The attitude displayed here reminds me of one I have seen elsewhere, too. For instance, a member of a university department consisting almost entirely of white men reacted to the suggestion that, among her other good qualities, a female candidate might bring some balance to the department with, "Yes, because gender is the only important thing to consider in hiring" -- the unintended implication being that you can tell which departments don't have sexist hiring practices, because they're the ones that are entirely male.
In other words, there are processes in place which have as (sometimes intentional but often unintended) unfortunate byproducts -- global warming is at least in part due to human activity, and the continued dominance of men in positions of power is because of various societal biases (not all of which are explicitly sexist). Measures to counterbalance these forces are then criticized because they explicitly are taking steps in the opposite direction -- we want to change human activity so that global warming slows down, and we want to enact policies explicitly to give women easier access to positions of power -- but the people who criticize these practices don't seem to spend much time worrying about the existing institutional problems. (Usually the people in question benefit from the existing institutional biases, of course. This may or may not be something that they explicitly consider in coming to their conclusion, though; I think a lot of people just have never noticed the institutional problems because they aren't adversely affected by them, and they seem like the natural order of things.)

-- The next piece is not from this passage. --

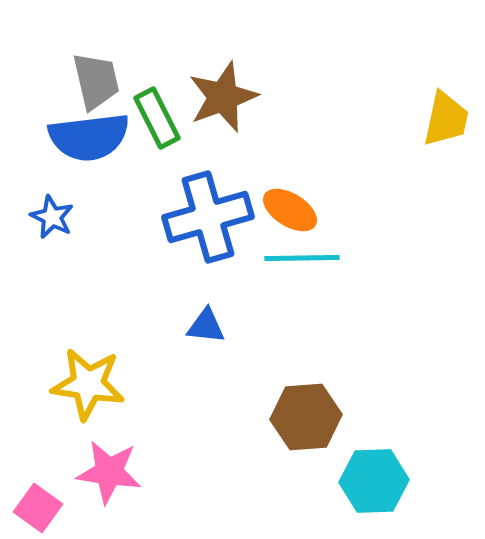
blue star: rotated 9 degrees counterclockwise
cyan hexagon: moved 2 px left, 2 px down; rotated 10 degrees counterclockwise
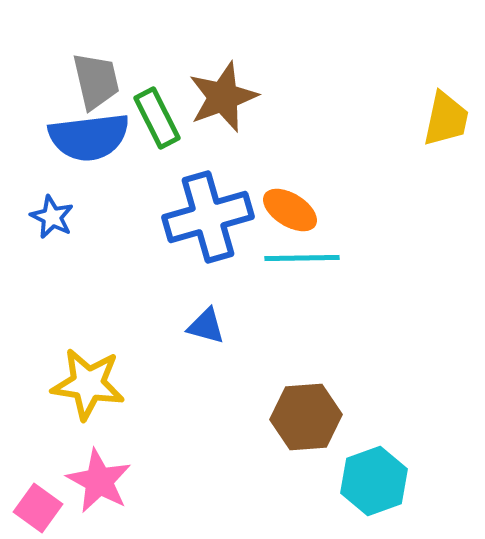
blue triangle: rotated 9 degrees clockwise
pink star: moved 10 px left, 9 px down; rotated 20 degrees clockwise
cyan hexagon: rotated 18 degrees counterclockwise
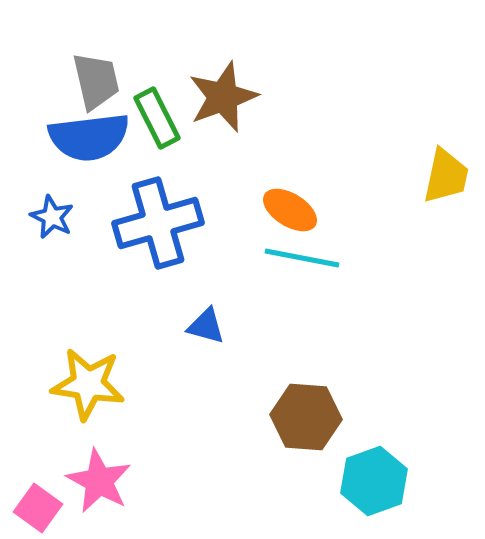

So causing or reinforcing the original problem is basically OK as long as it's not intentional (or if the intention can be plausibly denied), but trying to fix it is problematic.
I don't say that various solutions to global warming, or to bias in the workplace and elsewhere, aren't problematic, or that discussions of their possible problems is bad, but it would be nice if people who oppose, say, global warming solutions because they try to change the environment would acknowledge that human activity is already
changing the environment and that that, also, is a bad thing.